Overcoming Bias in Medical Education
Taking steps to create a learning environment free of bias took center stage at last month’s School of Medicine Core Educator Retreat. It is a goal and expectation of our curriculum, and our faculty, to approach everything we do with as little bias as possible.
We are fortunate to have a community of core educators who are willing to take risks, have open and honest conversations, and make continuous improvement.
Faculty Driven, Learner Focused
As the School of Medicine continues to implement recommendations from the Anti-Racism Commission, fostering justice, equity, diversity, and inclusion within our program is a top priority. In addition to diversifying our medical school class, this work includes creating psychologically safe spaces where students can learn from their mistakes while faculty and learners can give each other honest, constructive feedback.
Faculty focus groups provided input on content and structure for the core educator retreat. These groups expressed an interest in practical steps for mitigating bias and systemic racism in our clinical and learning environments. With that in mind, the retreat aimed to provide faculty with greater awareness of our own implicit biases, and their impact on us, our learners, and our patients. Methods and tools were introduced to help everyone have the best possible experiences in our teaching and learning.
With an emphasis on developing better educational materials, interactive breakout sessions explored best practices for:
- Writing clinical cases without reinforcing stereotypes about patients.
- Avoiding bias and stereotyping in student assessments.
- Crafting learner evaluations that emphasize skills rather than personal characteristics.
Room to Improve
The core educator retreat was an opportunity to acknowledge critical areas of our program that need to change and commit to a different, better path moving forward. Attendees reviewed AAMC Year Two survey data and graduation questionnaire data from 2016-2020. Both surveys compare how University of Utah medical students rate aspects of their medical school experience relative to other medical students nationwide.
Survey data indicates U medical students did not feel prepared to care for diverse patients. Overall, they rated their equity, diversity, and inclusion experience below the 10th percentile nationally.
When it comes to mistreatment, survey data shows our graduating students experience more mistreatment than students at other schools—falling below the national average. Historically, our female students have experienced more mistreatment than male students. And BIPOC students have experienced mistreatment more often than white students.
This data has been shared with the School of Medicine Executive Committee and all academic department chairs. Departments are charged with elevating awareness and developing action plans to address mistreatment. As we continue taking steps to foster an inclusive, anti-racist culture, we can turn the tide on these concerning trends.
Cultural Humility
Included in the School of Medicine Anti-Racism Commission report is the recommendation to “allow students to give course directors and presenters feedback regarding their cultural humility.” The School of Medicine Curriculum Committee is implementing this in the following ways:
- Define cultural humility to facilitate a shared understanding.

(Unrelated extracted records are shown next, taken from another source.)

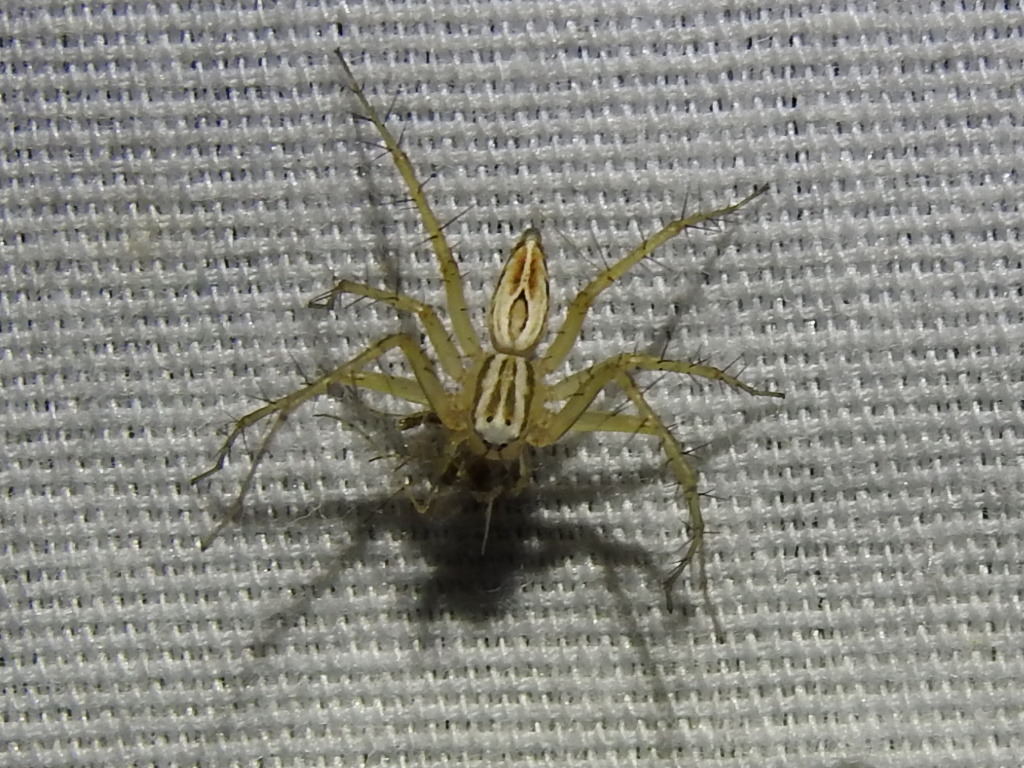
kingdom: Animalia
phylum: Arthropoda
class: Arachnida
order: Araneae
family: Oxyopidae
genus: Oxyopes
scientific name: Oxyopes salticus
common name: Lynx spiders
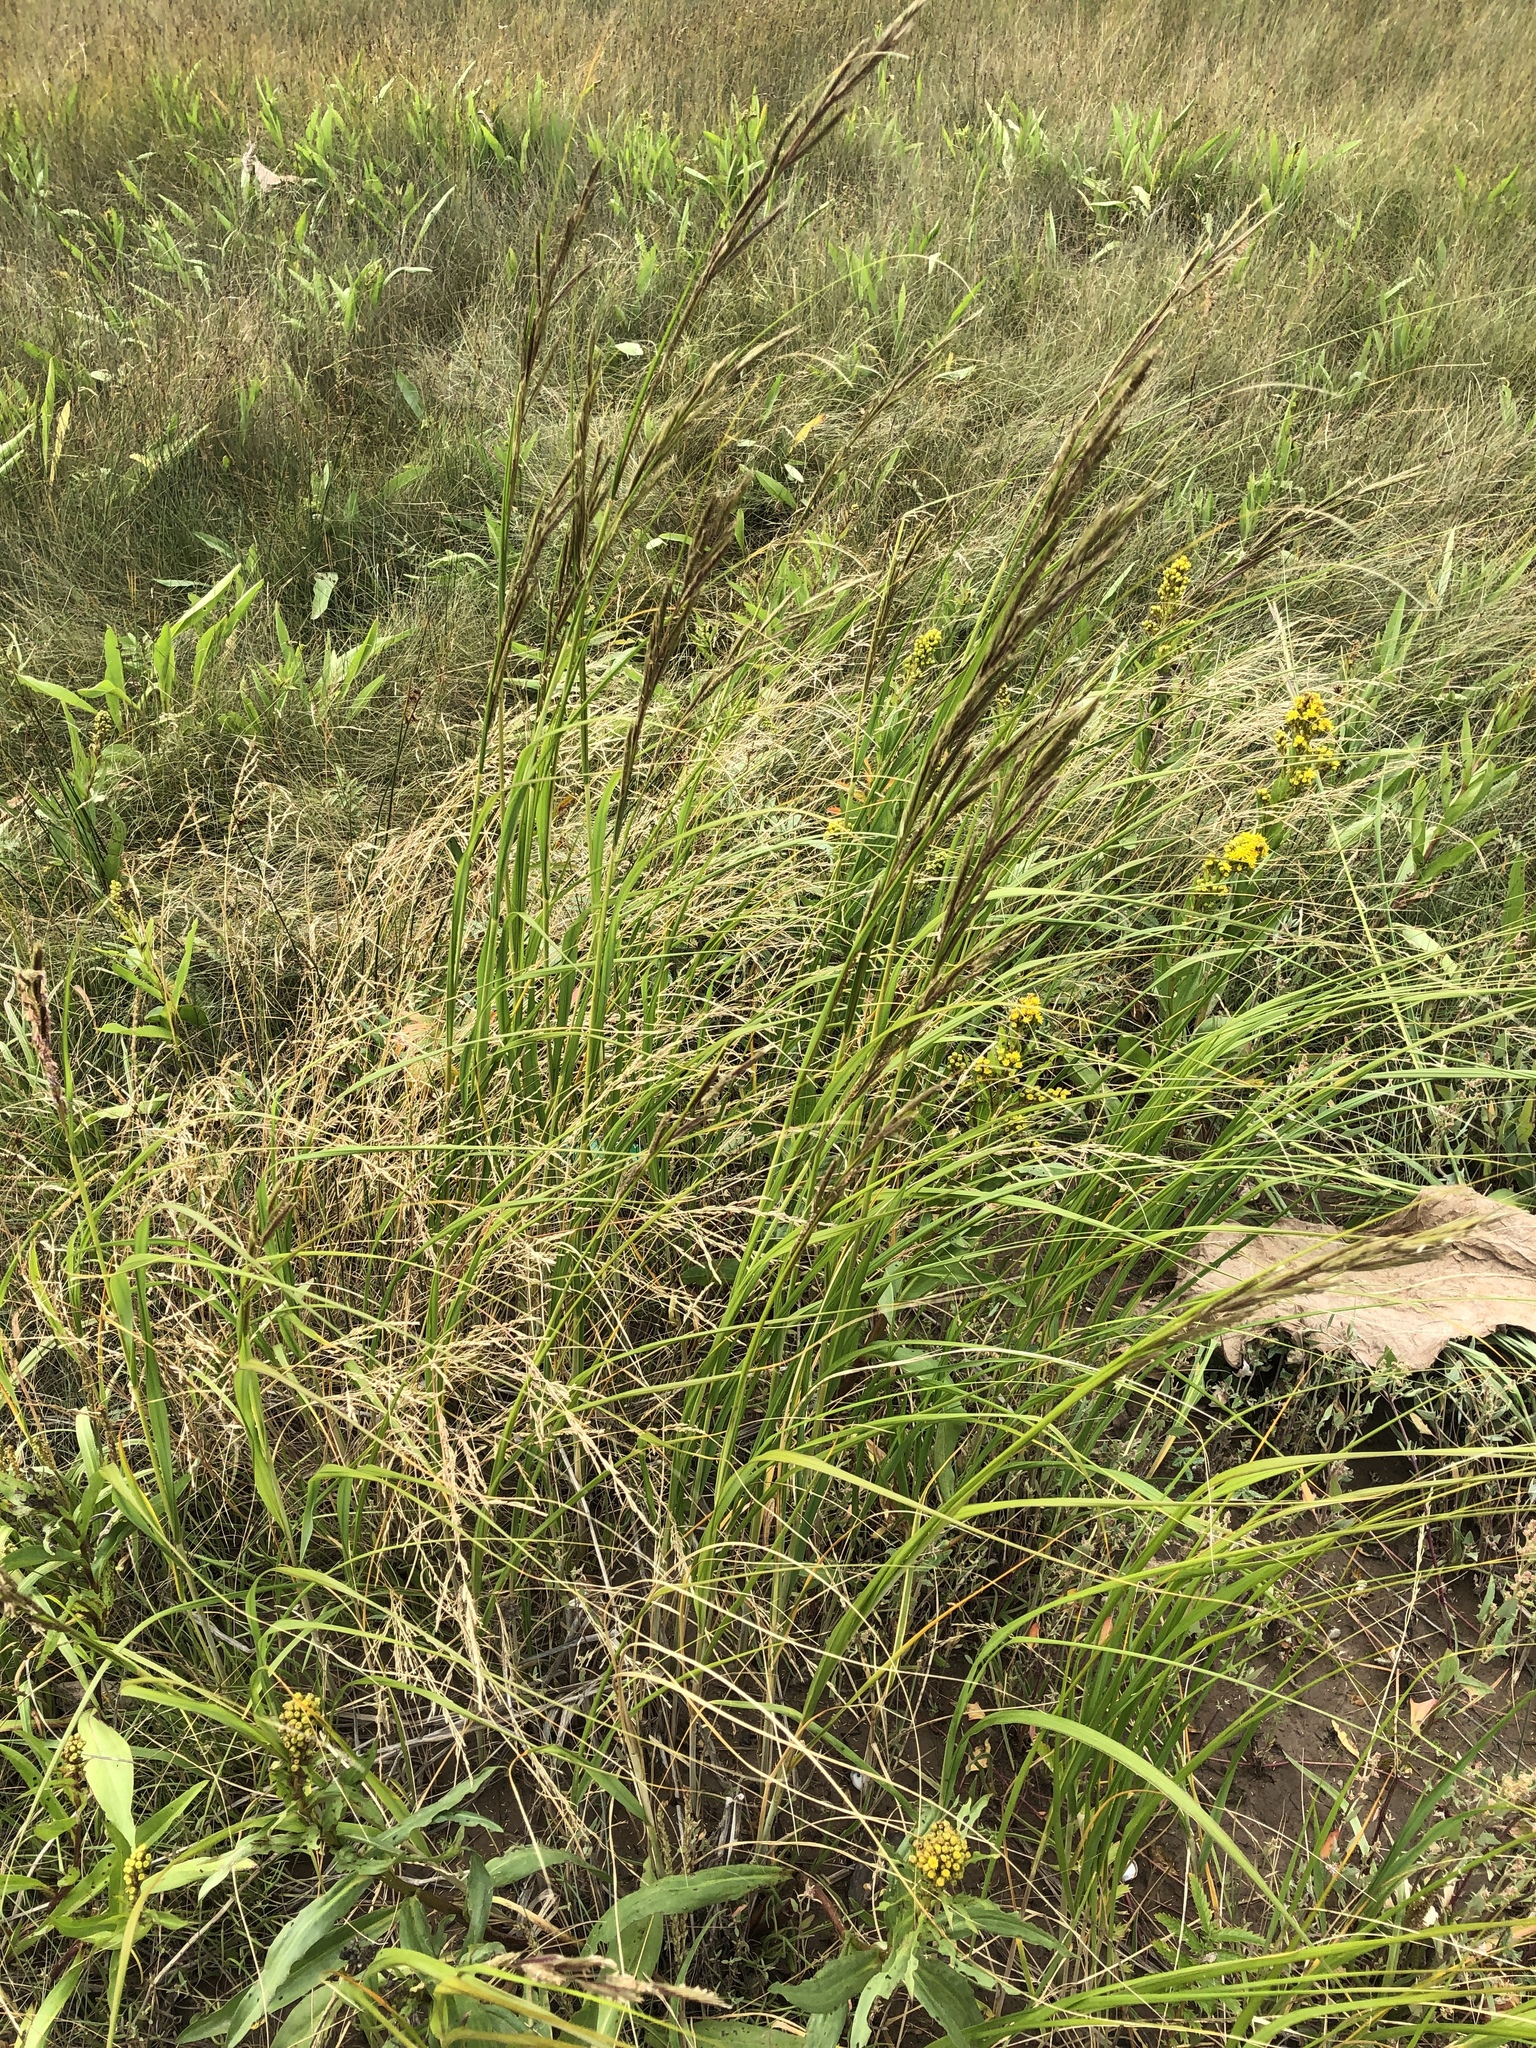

- Develop a rubric by which cultural humility can be evaluated using agreed-upon criteria.
- Train faculty on the rubric specifically and cultural humility in general (starting with January 2022 Core Educator Retreat).
- Train select students to assess a sample of faculty and sessions with the rubric.
- Eventually train all students over two years.
We intentionally selected a developmental rubric designed to facilitate growth. It should be flexible enough that students can use it to assess faculty and faculty can use it for self-assessment, to assess each other, and to evaluate our curriculum.
In breakout groups, core educators were asked to evaluate a sample lecture presentation using the new rubric. We challenged each other to think about the content we choose to use in our instruction and the effect it can have on those participating in the curriculum. Faculty provided helpful feedback for developing this rubric further. We’re optimistic that adopting this tool into our culture and using it regularly can help us sustain long-term results on our path of improvement.
Changing for the Better, Together
More than 60 School of Medicine faculty, ranging from basic science to those on the clinical frontline, participated in the core educator retreat. Our work to mitigate various forms of bias and racism aligns with the ongoing transformation of our medical education program. Thanks to the proactive leadership of core educators and other collaborators, we have a clearer understanding of where we are today. In partnership with our students, we are committed to doing and becoming better in the future.